→ **Task instructions**
In the records, find every line with the word "write" and copy it out.

→ **Provided entries**
------

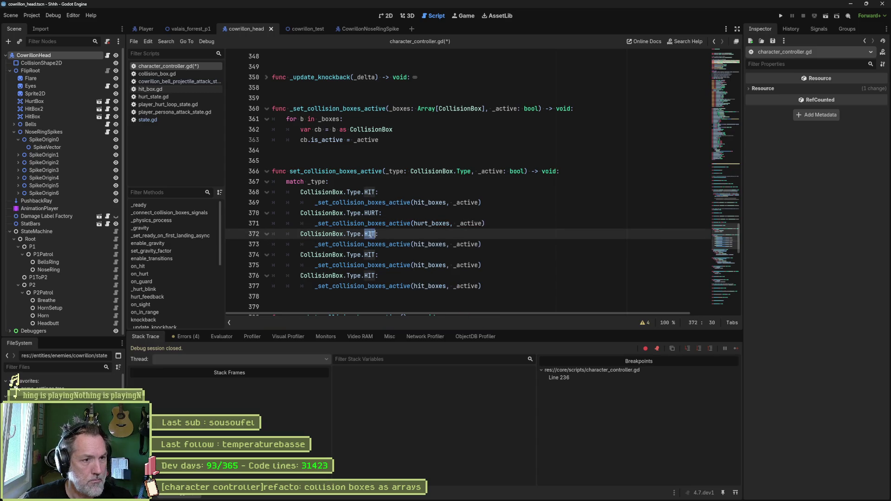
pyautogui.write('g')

------

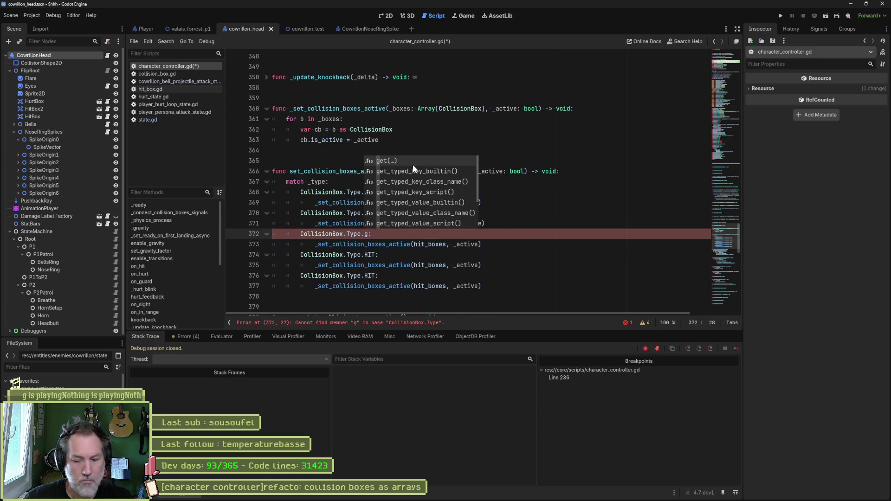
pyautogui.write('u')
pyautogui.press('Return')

------

→ **Response box**
pyautogui.write('g')
pyautogui.write('u')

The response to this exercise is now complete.